### What to do
Report each line of the entries below that has the word "KiCad" in it.

Data entries:
◆ ◆ ◆ ◆ ◆

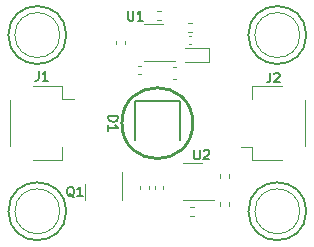
<source format=gto>
%TF.GenerationSoftware,KiCad,Pcbnew,7.0.10-7.0.10~ubuntu22.04.1*%
%TF.CreationDate,2024-06-21T12:16:53-07:00*%
%TF.ProjectId,255nm_IN_C35PPCTGU0_16mA,3235356e-6d5f-4494-9e5f-433335505043,rev?*%
%TF.SameCoordinates,Original*%
%TF.FileFunction,Legend,Top*%
%TF.FilePolarity,Positive*%
%FSLAX46Y46*%
G04 Gerber Fmt 4.6, Leading zero omitted, Abs format (unit mm)*
G04 Created by KiCad (PCBNEW 7.0.10-7.0.10~ubuntu22.04.1) date 2024-06-21 12:16:53*
%MOMM*%
%LPD*%
G01*
G04 APERTURE LIST*
%ADD10C,0.250000*%
%ADD11C,0.150000*%
%ADD12C,0.200000*%
%ADD13C,0.050000*%
%ADD14C,0.120000*%
G04 APERTURE END LIST*
D10*
X65700000Y-60000000D02*
G75*
G03*
X59700000Y-60000000I-3000000J0D01*
G01*
X59700000Y-60000000D02*
G75*
G03*
X65700000Y-60000000I3000000J0D01*
G01*
D11*
X58565704Y-59404324D02*
X59365704Y-59404324D01*
X59365704Y-59404324D02*
X59365704Y-59594800D01*
X59365704Y-59594800D02*
X59327609Y-59709086D01*
X59327609Y-59709086D02*
X59251419Y-59785276D01*
X59251419Y-59785276D02*
X59175228Y-59823371D01*
X59175228Y-59823371D02*
X59022847Y-59861467D01*
X59022847Y-59861467D02*
X58908561Y-59861467D01*
X58908561Y-59861467D02*
X58756180Y-59823371D01*
X58756180Y-59823371D02*
X58679990Y-59785276D01*
X58679990Y-59785276D02*
X58603800Y-59709086D01*
X58603800Y-59709086D02*
X58565704Y-59594800D01*
X58565704Y-59594800D02*
X58565704Y-59404324D01*
X58565704Y-60623371D02*
X58565704Y-60166228D01*
X58565704Y-60394800D02*
X59365704Y-60394800D01*
X59365704Y-60394800D02*
X59251419Y-60318609D01*
X59251419Y-60318609D02*
X59175228Y-60242419D01*
X59175228Y-60242419D02*
X59137133Y-60166228D01*
X52643133Y-55620095D02*
X52643133Y-56191523D01*
X52643133Y-56191523D02*
X52605038Y-56305809D01*
X52605038Y-56305809D02*
X52528847Y-56382000D01*
X52528847Y-56382000D02*
X52414562Y-56420095D01*
X52414562Y-56420095D02*
X52338371Y-56420095D01*
X53443133Y-56420095D02*
X52985990Y-56420095D01*
X53214562Y-56420095D02*
X53214562Y-55620095D01*
X53214562Y-55620095D02*
X53138371Y-55734380D01*
X53138371Y-55734380D02*
X53062181Y-55810571D01*
X53062181Y-55810571D02*
X52985990Y-55848666D01*
X72274133Y-55747095D02*
X72274133Y-56318523D01*
X72274133Y-56318523D02*
X72236038Y-56432809D01*
X72236038Y-56432809D02*
X72159847Y-56509000D01*
X72159847Y-56509000D02*
X72045562Y-56547095D01*
X72045562Y-56547095D02*
X71969371Y-56547095D01*
X72616990Y-55823285D02*
X72655086Y-55785190D01*
X72655086Y-55785190D02*
X72731276Y-55747095D01*
X72731276Y-55747095D02*
X72921752Y-55747095D01*
X72921752Y-55747095D02*
X72997943Y-55785190D01*
X72997943Y-55785190D02*
X73036038Y-55823285D01*
X73036038Y-55823285D02*
X73074133Y-55899476D01*
X73074133Y-55899476D02*
X73074133Y-55975666D01*
X73074133Y-55975666D02*
X73036038Y-56089952D01*
X73036038Y-56089952D02*
X72578895Y-56547095D01*
X72578895Y-56547095D02*
X73074133Y-56547095D01*
X65836876Y-62274895D02*
X65836876Y-62922514D01*
X65836876Y-62922514D02*
X65874971Y-62998704D01*
X65874971Y-62998704D02*
X65913066Y-63036800D01*
X65913066Y-63036800D02*
X65989257Y-63074895D01*
X65989257Y-63074895D02*
X66141638Y-63074895D01*
X66141638Y-63074895D02*
X66217828Y-63036800D01*
X66217828Y-63036800D02*
X66255923Y-62998704D01*
X66255923Y-62998704D02*
X66294019Y-62922514D01*
X66294019Y-62922514D02*
X66294019Y-62274895D01*
X66636875Y-62351085D02*
X66674971Y-62312990D01*
X66674971Y-62312990D02*
X66751161Y-62274895D01*
X66751161Y-62274895D02*
X66941637Y-62274895D01*
X66941637Y-62274895D02*
X67017828Y-62312990D01*
X67017828Y-62312990D02*
X67055923Y-62351085D01*
X67055923Y-62351085D02*
X67094018Y-62427276D01*
X67094018Y-62427276D02*
X67094018Y-62503466D01*
X67094018Y-62503466D02*
X67055923Y-62617752D01*
X67055923Y-62617752D02*
X66598780Y-63074895D01*
X66598780Y-63074895D02*
X67094018Y-63074895D01*
X55654609Y-66260485D02*
X55578419Y-66222390D01*
X55578419Y-66222390D02*
X55502228Y-66146200D01*
X55502228Y-66146200D02*
X55387942Y-66031914D01*
X55387942Y-66031914D02*
X55311752Y-65993819D01*
X55311752Y-65993819D02*
X55235561Y-65993819D01*
X55273657Y-66184295D02*
X55197466Y-66146200D01*
X55197466Y-66146200D02*
X55121276Y-66070009D01*
X55121276Y-66070009D02*
X55083180Y-65917628D01*
X55083180Y-65917628D02*
X55083180Y-65650961D01*
X55083180Y-65650961D02*
X55121276Y-65498580D01*
X55121276Y-65498580D02*
X55197466Y-65422390D01*
X55197466Y-65422390D02*
X55273657Y-65384295D01*
X55273657Y-65384295D02*
X55426038Y-65384295D01*
X55426038Y-65384295D02*
X55502228Y-65422390D01*
X55502228Y-65422390D02*
X55578419Y-65498580D01*
X55578419Y-65498580D02*
X55616514Y-65650961D01*
X55616514Y-65650961D02*
X55616514Y-65917628D01*
X55616514Y-65917628D02*
X55578419Y-66070009D01*
X55578419Y-66070009D02*
X55502228Y-66146200D01*
X55502228Y-66146200D02*
X55426038Y-66184295D01*
X55426038Y-66184295D02*
X55273657Y-66184295D01*
X56378418Y-66184295D02*
X55921275Y-66184295D01*
X56149847Y-66184295D02*
X56149847Y-65384295D01*
X56149847Y-65384295D02*
X56073656Y-65498580D01*
X56073656Y-65498580D02*
X55997466Y-65574771D01*
X55997466Y-65574771D02*
X55921275Y-65612866D01*
X60223476Y-50514695D02*
X60223476Y-51162314D01*
X60223476Y-51162314D02*
X60261571Y-51238504D01*
X60261571Y-51238504D02*
X60299666Y-51276600D01*
X60299666Y-51276600D02*
X60375857Y-51314695D01*
X60375857Y-51314695D02*
X60528238Y-51314695D01*
X60528238Y-51314695D02*
X60604428Y-51276600D01*
X60604428Y-51276600D02*
X60642523Y-51238504D01*
X60642523Y-51238504D02*
X60680619Y-51162314D01*
X60680619Y-51162314D02*
X60680619Y-50514695D01*
X61480618Y-51314695D02*
X61023475Y-51314695D01*
X61252047Y-51314695D02*
X61252047Y-50514695D01*
X61252047Y-50514695D02*
X61175856Y-50628980D01*
X61175856Y-50628980D02*
X61099666Y-50705171D01*
X61099666Y-50705171D02*
X61023475Y-50743266D01*
D12*
%TO.C,D1*%
X64600000Y-58100000D02*
X60800000Y-58100000D01*
X64600000Y-58100000D02*
X64600000Y-61425000D01*
X60800000Y-58100000D02*
X60800000Y-61425000D01*
D13*
%TO.C,M1*%
X54440000Y-52540000D02*
G75*
G03*
X50640000Y-52540000I-1900000J0D01*
G01*
X50640000Y-52540000D02*
G75*
G03*
X54440000Y-52540000I1900000J0D01*
G01*
D11*
X54990000Y-52540000D02*
G75*
G03*
X50090000Y-52540000I-2450000J0D01*
G01*
X50090000Y-52540000D02*
G75*
G03*
X54990000Y-52540000I2450000J0D01*
G01*
D13*
%TO.C,M2*%
X74760000Y-52540000D02*
G75*
G03*
X70960000Y-52540000I-1900000J0D01*
G01*
X70960000Y-52540000D02*
G75*
G03*
X74760000Y-52540000I1900000J0D01*
G01*
D11*
X75310000Y-52540000D02*
G75*
G03*
X70410000Y-52540000I-2450000J0D01*
G01*
X70410000Y-52540000D02*
G75*
G03*
X75310000Y-52540000I2450000J0D01*
G01*
D13*
%TO.C,M3*%
X74760000Y-67460000D02*
G75*
G03*
X70960000Y-67460000I-1900000J0D01*
G01*
X70960000Y-67460000D02*
G75*
G03*
X74760000Y-67460000I1900000J0D01*
G01*
D11*
X75310000Y-67460000D02*
G75*
G03*
X70410000Y-67460000I-2450000J0D01*
G01*
X70410000Y-67460000D02*
G75*
G03*
X75310000Y-67460000I2450000J0D01*
G01*
D13*
%TO.C,M4*%
X54440000Y-67460000D02*
G75*
G03*
X50640000Y-67460000I-1900000J0D01*
G01*
X50640000Y-67460000D02*
G75*
G03*
X54440000Y-67460000I1900000J0D01*
G01*
D11*
X54990000Y-67460000D02*
G75*
G03*
X50090000Y-67460000I-2450000J0D01*
G01*
X50090000Y-67460000D02*
G75*
G03*
X54990000Y-67460000I2450000J0D01*
G01*
D14*
%TO.C,J1*%
X54665000Y-56890000D02*
X54665000Y-57940000D01*
X52165000Y-56890000D02*
X54665000Y-56890000D01*
X54665000Y-57940000D02*
X55655000Y-57940000D01*
X50195000Y-58060000D02*
X50195000Y-61940000D01*
X54665000Y-63110000D02*
X54665000Y-62060000D01*
X52165000Y-63110000D02*
X54665000Y-63110000D01*
%TO.C,J2*%
X70735000Y-63110000D02*
X70735000Y-62060000D01*
X73235000Y-63110000D02*
X70735000Y-63110000D01*
X70735000Y-62060000D02*
X69745000Y-62060000D01*
X75205000Y-61940000D02*
X75205000Y-58060000D01*
X70735000Y-56890000D02*
X70735000Y-57940000D01*
X73235000Y-56890000D02*
X70735000Y-56890000D01*
%TO.C,R1*%
X68807600Y-64338959D02*
X68807600Y-64646241D01*
X68047600Y-64338959D02*
X68047600Y-64646241D01*
%TO.C,R6*%
X62993241Y-51256200D02*
X62685959Y-51256200D01*
X62993241Y-50496200D02*
X62685959Y-50496200D01*
%TO.C,R4*%
X59183000Y-53317841D02*
X59183000Y-53010559D01*
X59943000Y-53317841D02*
X59943000Y-53010559D01*
%TO.C,U2*%
X65657700Y-66491000D02*
X67457700Y-66491000D01*
X65657700Y-66491000D02*
X64857700Y-66491000D01*
X65657700Y-63371000D02*
X66457700Y-63371000D01*
X65657700Y-63371000D02*
X64857700Y-63371000D01*
%TO.C,C3*%
X62485200Y-65563836D02*
X62485200Y-65348164D01*
X63205200Y-65563836D02*
X63205200Y-65348164D01*
%TO.C,R3*%
X68047600Y-67004441D02*
X68047600Y-66697159D01*
X68807600Y-67004441D02*
X68807600Y-66697159D01*
%TO.C,L1*%
X63997621Y-55243000D02*
X64323179Y-55243000D01*
X63997621Y-56263000D02*
X64323179Y-56263000D01*
%TO.C,R2*%
X65506559Y-67101000D02*
X65813841Y-67101000D01*
X65506559Y-67861000D02*
X65813841Y-67861000D01*
%TO.C,C1*%
X61299036Y-55859000D02*
X61083364Y-55859000D01*
X61299036Y-55139000D02*
X61083364Y-55139000D01*
%TO.C,C4*%
X61260200Y-65568836D02*
X61260200Y-65353164D01*
X61980200Y-65568836D02*
X61980200Y-65353164D01*
%TO.C,C2*%
X65342164Y-52604800D02*
X65557836Y-52604800D01*
X65342164Y-53324800D02*
X65557836Y-53324800D01*
%TO.C,Q1*%
X59715800Y-65834500D02*
X59715800Y-64159500D01*
X59715800Y-65834500D02*
X59715800Y-66484500D01*
X56595800Y-65834500D02*
X56595800Y-65184500D01*
X56595800Y-65834500D02*
X56595800Y-66484500D01*
%TO.C,D2*%
X67035000Y-54825000D02*
X67035000Y-53625000D01*
X65075000Y-54825000D02*
X67035000Y-54825000D01*
X65075000Y-53625000D02*
X67035000Y-53625000D01*
%TO.C,R5*%
X65613841Y-52278000D02*
X65306559Y-52278000D01*
X65613841Y-51518000D02*
X65306559Y-51518000D01*
%TO.C,U1*%
X62356500Y-54757800D02*
X64156500Y-54757800D01*
X62356500Y-54757800D02*
X61556500Y-54757800D01*
X62356500Y-51637800D02*
X63156500Y-51637800D01*
X62356500Y-51637800D02*
X61556500Y-51637800D01*
%TD*%
M02*

</source>
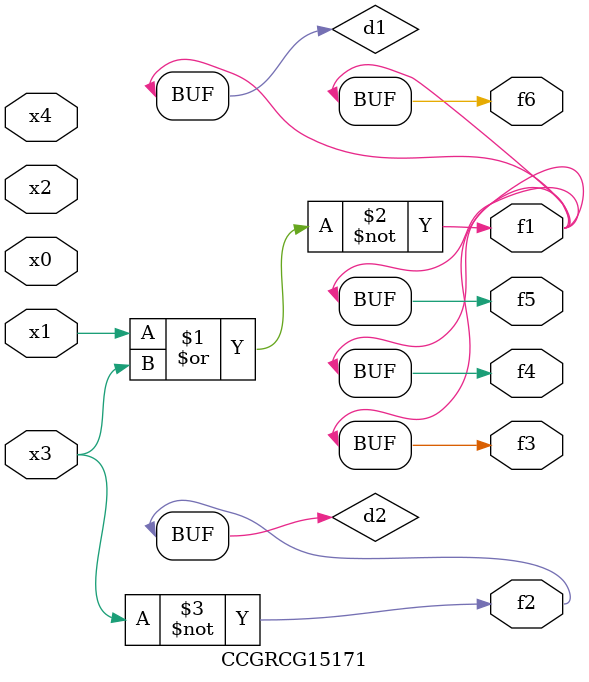
<source format=v>
module CCGRCG15171(
	input x0, x1, x2, x3, x4,
	output f1, f2, f3, f4, f5, f6
);

	wire d1, d2;

	nor (d1, x1, x3);
	not (d2, x3);
	assign f1 = d1;
	assign f2 = d2;
	assign f3 = d1;
	assign f4 = d1;
	assign f5 = d1;
	assign f6 = d1;
endmodule

</source>
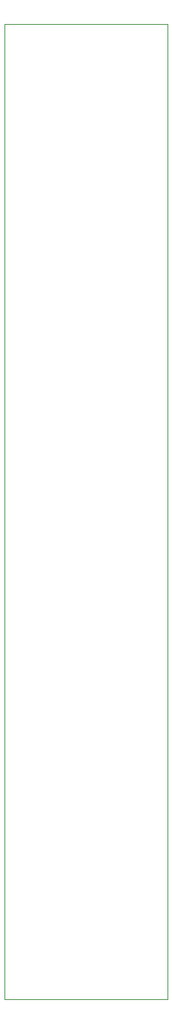
<source format=gbr>
G04 #@! TF.GenerationSoftware,KiCad,Pcbnew,(6.0.0)*
G04 #@! TF.CreationDate,2022-01-28T00:57:07+09:00*
G04 #@! TF.ProjectId,exits board A,65786974-7320-4626-9f61-726420412e6b,2.1*
G04 #@! TF.SameCoordinates,Original*
G04 #@! TF.FileFunction,Profile,NP*
%FSLAX46Y46*%
G04 Gerber Fmt 4.6, Leading zero omitted, Abs format (unit mm)*
G04 Created by KiCad (PCBNEW (6.0.0)) date 2022-01-28 00:57:07*
%MOMM*%
%LPD*%
G01*
G04 APERTURE LIST*
G04 #@! TA.AperFunction,Profile*
%ADD10C,0.025400*%
G04 #@! TD*
G04 APERTURE END LIST*
D10*
X141250000Y-150000000D02*
X122750000Y-150000000D01*
X122750000Y-150000000D02*
X122750000Y-40000000D01*
X122750000Y-40000000D02*
X141250000Y-40000000D01*
X141250000Y-40000000D02*
X141250000Y-150000000D01*
M02*

</source>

◆ ◆ ◆ ◆ ◆

### Problem solution
%TF.GenerationSoftware,KiCad,Pcbnew,7.0.10-7.0.10~ubuntu22.04.1*%
G04 Created by KiCad (PCBNEW 7.0.10-7.0.10~ubuntu22.04.1) date 2024-06-21 12:16:53*
G04 #@! TF.GenerationSoftware,KiCad,Pcbnew,(6.0.0)*
G04 Created by KiCad (PCBNEW (6.0.0)) date 2022-01-28 00:57:07*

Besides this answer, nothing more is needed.